Из объемной монографии Церкви Венеции Леонид узнал, что эрудиты именно к этому кварталу относят те строки Беглянки, где Пруст сравнивает неожиданно открывшуюся ему площадь с волшебным дворцом из Тысячи и одной ночи, куда героя приводят под покровом тьмы, а утром потихоньку возвращают домой, чтобы он не сумел найти чудесную обитель и подумал, что все это ему приснилось; утверждая, что даже если бы он и попытался сам отыскать чудесную площадь, уставленную дворцами, задумчиво застывшими в лунном сиянии, то злой дух-хранитель незаметно привел бы его в ту же точку, из которой он начал свои поиски. Но Леонид пришел сюда кратчайшим путем – и сам – хотя бы для того, чтобы лучше запомнить дорогу и убедиться, что это явь, и злой дух не властен ему помешать. Под углом к храму стояло здание, в котором располагался «Istituto figlie della carità canossiane»… Конгрегация сестер божественной любви? Очень хорошо. Попроси о милосердии к себе, упорному грешнику, стремящемуся очиститься от скверн глубоких.
«Иституто» напомнил ему легенду об основании Сант-Альвизе… Рождение многих местных церквей – следствие явлений того или иного святого более или менее значимой фигуре. San Magno, епископ одного из тех городов, положение которых уже никто не сможет определить и от которых не осталось ничего, кроме причудливых имен: Альтино, Эраклея, Одерцо… Спасаясь от лангобардов, он покинул материк и повел народ на острова лагуны, добившись, чтобы туда же переместили и кафедру. Сан-Маньо приписывают основание восьми старейших церквей Венеции. Явившаяся ему во сне Богородица повелела воздвигнуть Санта-Мария Формоза. Св. Петр также посетил своего продолжателя во время сна – и результатом стал Сан-Пьетро ди Кастелло. Архангел Рафаил был вдохновителем сооружения Анзоло-Рафаэле, а Сам Спаситель – храма Сан-Сальвадор. Сан-Джованни ин Брагора и Сан-Дзаккариа обязаны своим возникновением Иоанну Крестителю. Детищем Сан-Маньо были и Санти-Апостоли; на этот раз епископу явились Ученики – с предписанием выстроить в их честь церковь там, где назавтра он увидит семью о двенадцати журавлях… Что касается Сант-Альвизе, то основание этой церкви – событие более позднего времени. Знатной венецианке Антонии Веньер явился святой Людовик Тулузский, обратившийся к нобильдонне с просьбой о возведении храма в его честь. Как пишет хронист: «Inutile stare a chiedersi perché… Не нужно задаваться вопросом: почему епископ-француз почел своим долгом обратиться к венецианке; так или иначе, по желанию Веньер была построена не только церковь, но и прилежащий монастырь, в который она удалилась вместе с благочестивыми подругами».

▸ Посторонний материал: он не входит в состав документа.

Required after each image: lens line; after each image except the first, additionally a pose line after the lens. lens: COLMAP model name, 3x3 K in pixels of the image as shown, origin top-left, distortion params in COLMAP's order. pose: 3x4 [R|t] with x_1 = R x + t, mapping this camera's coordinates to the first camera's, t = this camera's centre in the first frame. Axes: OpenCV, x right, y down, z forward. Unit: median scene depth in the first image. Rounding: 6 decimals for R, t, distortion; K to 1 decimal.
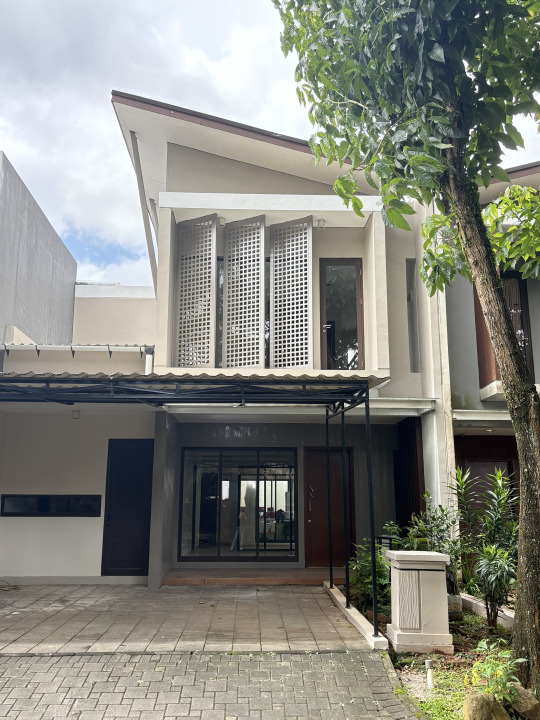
lens RADIAL K [[683.9, 0, 265.3], [0, 683.9, 360.4], [0, 0, 1]] dist [0.034219, 0.000000]
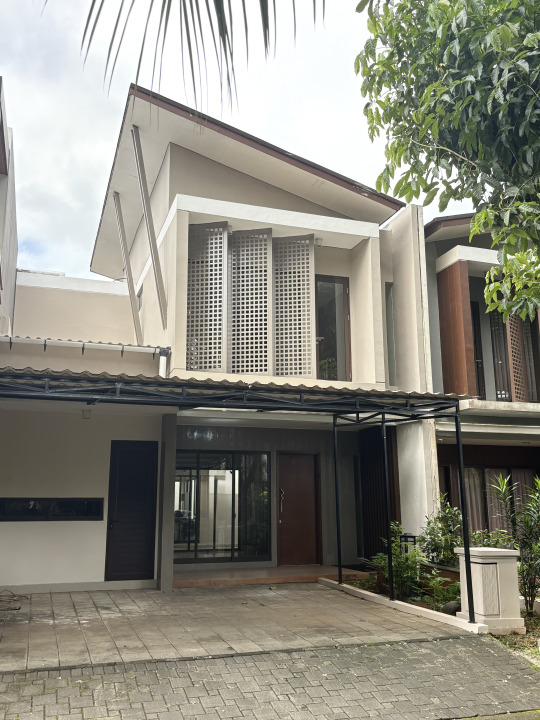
lens RADIAL K [[683.9, 0, 274.3], [0, 683.9, 361.0], [0, 0, 1]] dist [0.034219, 0.000000]
pose [[0.952624, 0.056707, 0.298817, -0.306166], [-0.057557, 0.998324, -0.005963, -0.005419], [-0.298654, -0.011519, 0.954292, 0.003574]]
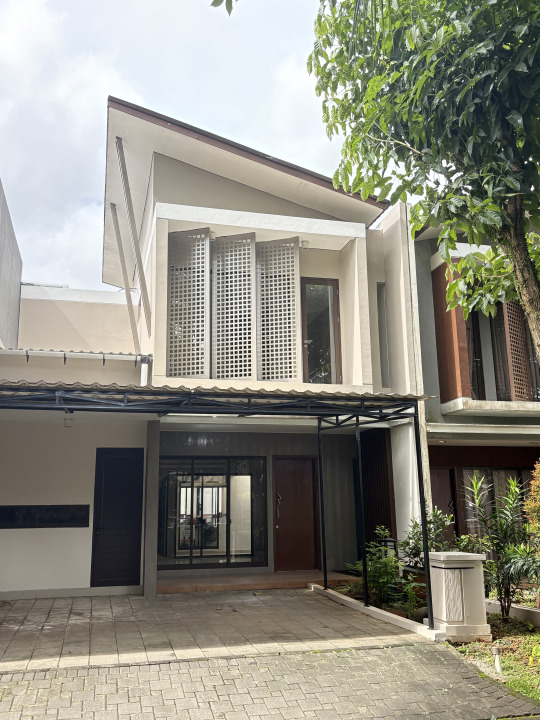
lens RADIAL K [[683.9, 0, 271.0], [0, 683.9, 360.9], [0, 0, 1]] dist [0.034219, 0.000000]
pose [[0.974452, 0.033096, 0.222144, -0.208125], [-0.031551, 0.999447, -0.010502, -0.008195], [-0.222369, 0.003225, 0.974957, -0.018302]]
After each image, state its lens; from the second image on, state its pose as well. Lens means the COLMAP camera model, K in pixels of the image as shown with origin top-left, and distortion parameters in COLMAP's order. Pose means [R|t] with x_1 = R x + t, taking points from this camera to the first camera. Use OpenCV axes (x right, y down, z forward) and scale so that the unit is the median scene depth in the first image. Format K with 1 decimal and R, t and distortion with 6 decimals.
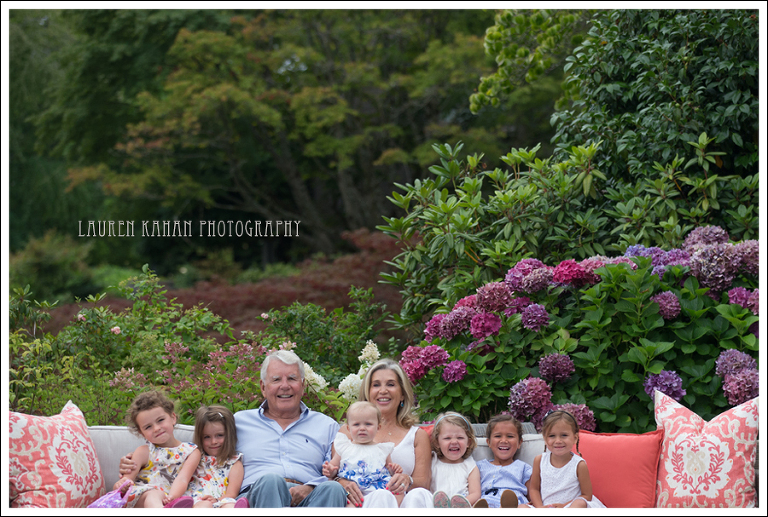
lens RADIAL K [[2939.7, 0, 386.9], [0, 2939.7, 262.1], [0, 0, 1]] dist [1.902216, 0.000000]
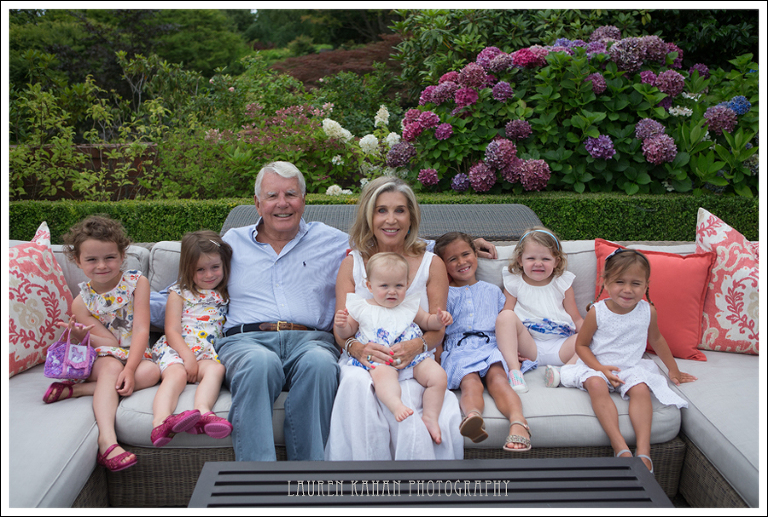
lens RADIAL K [[717.1, 0, 385.5], [0, 717.1, 259.2], [0, 0, 1]] dist [-0.053439, 0.000000]
pose [[0.999975, 0.004265, -0.005576, -0.002318], [-0.002462, 0.956936, 0.290288, -0.003128], [0.006574, -0.290268, 0.956923, 0.658423]]
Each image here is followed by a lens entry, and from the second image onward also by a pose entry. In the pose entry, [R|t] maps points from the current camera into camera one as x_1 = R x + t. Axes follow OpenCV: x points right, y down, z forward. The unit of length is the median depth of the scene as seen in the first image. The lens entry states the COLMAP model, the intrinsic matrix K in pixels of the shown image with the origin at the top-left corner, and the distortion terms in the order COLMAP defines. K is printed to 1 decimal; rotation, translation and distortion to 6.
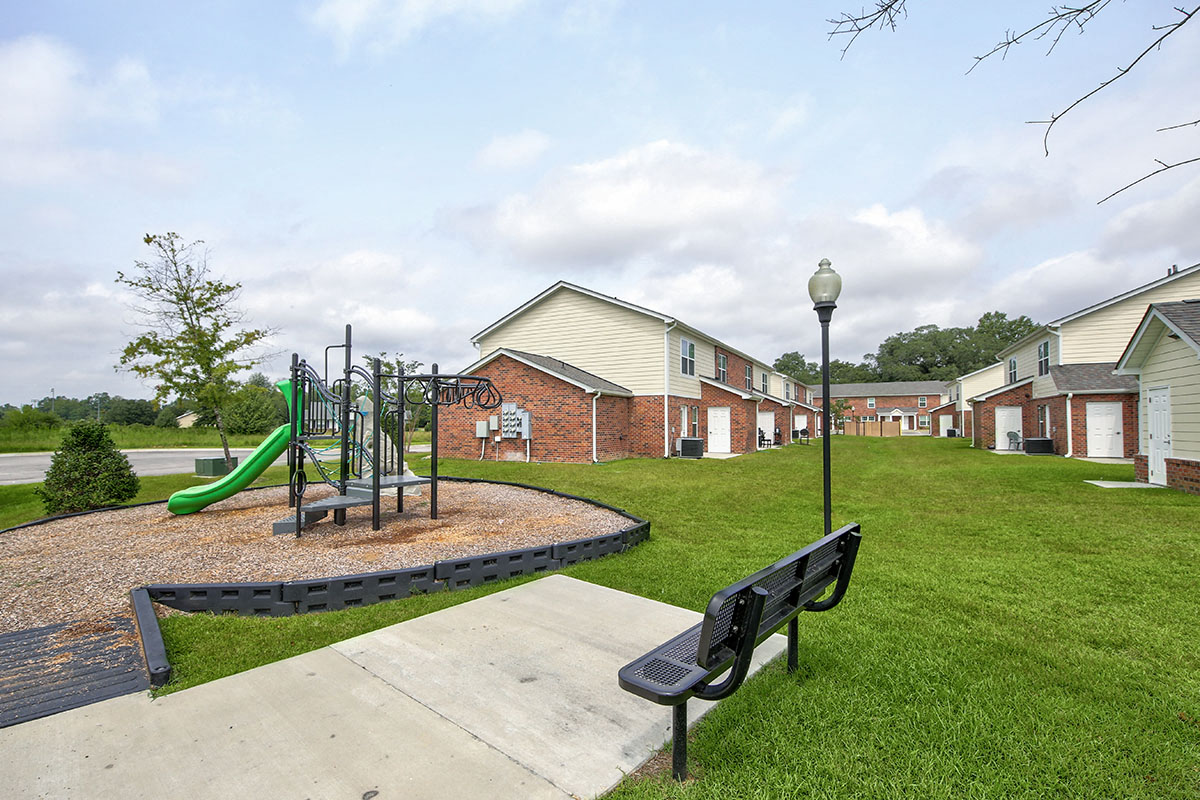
lens RADIAL K [[524.3, 0, 600.0], [0, 524.3, 400.0], [0, 0, 1]] dist [-0.000284, -0.000139]
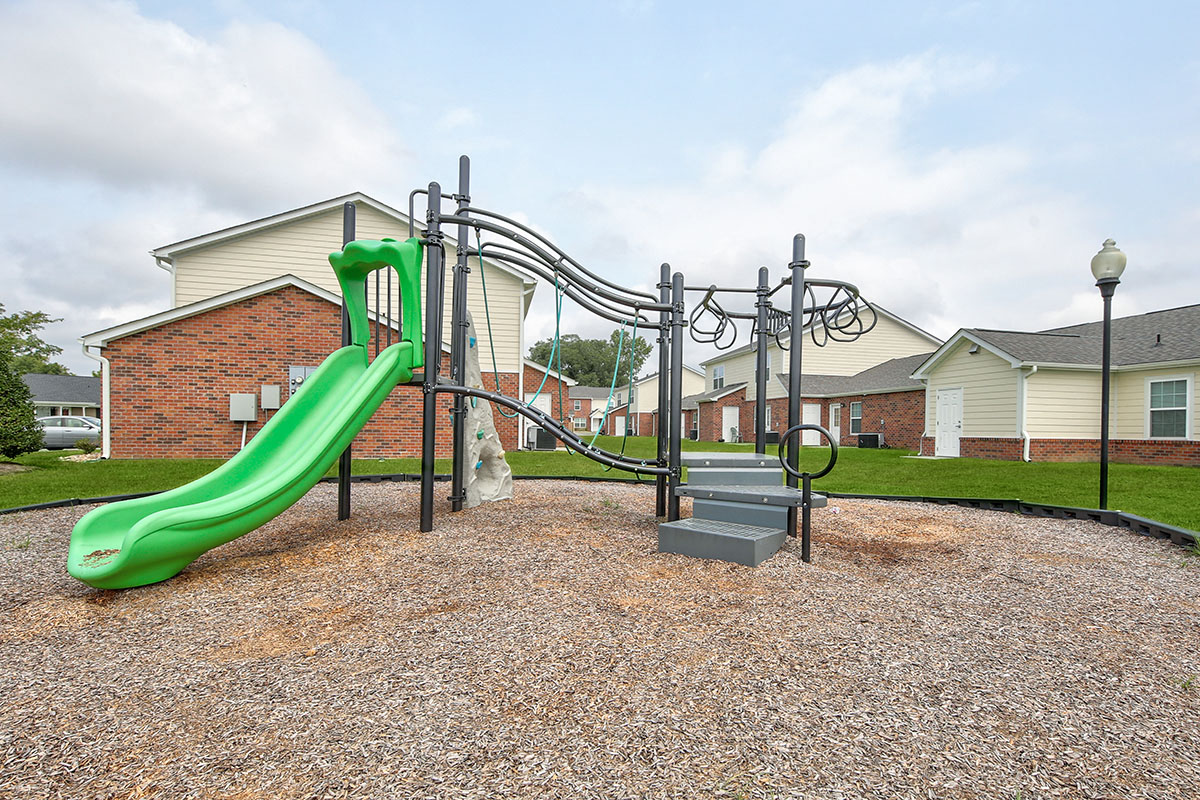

Поэтому, сказал себе Леонид, и мы не спрашиваем: почему был воздвигнут (в год начала «великой» французской революции) храм имени св. Людовика в нашем, еще более далеком и еще менее французском городе? Кто имел видение?.. Не спрашиваем, ибо иначе у нас не было бы этого храма, и ты остался сиротой навсегда.
Из Венеции, с расстояния в две тысячи верст гордая Москва сокращалась для него до размеров крошечного квадратика с высокой елью, который представлял ее и говорил о ней нечто утешительное. «Наш храм!» – теперь и Леонид имел право на это восклицание. Как он любил его, как ясно видел: приземистый, с неколебимой независимостью утвержденный между многоэтажными уродами, хоть и претендовавшими на его территорию, но остановленными властной десницей. Колонны, классически-строгий фасад несли на себе печать непреклонного духа прихожан и священников, боровшихся за храм в глухую эпоху. Обретенный столь поздно, он казался Леониду каким-то другим миром, оазисом, камнем среди хлябей… Постепенно он убедился, что это сама церковь – другой мир; и сколь бы часто ни приходил он сюда, ощущение таинства не убывало.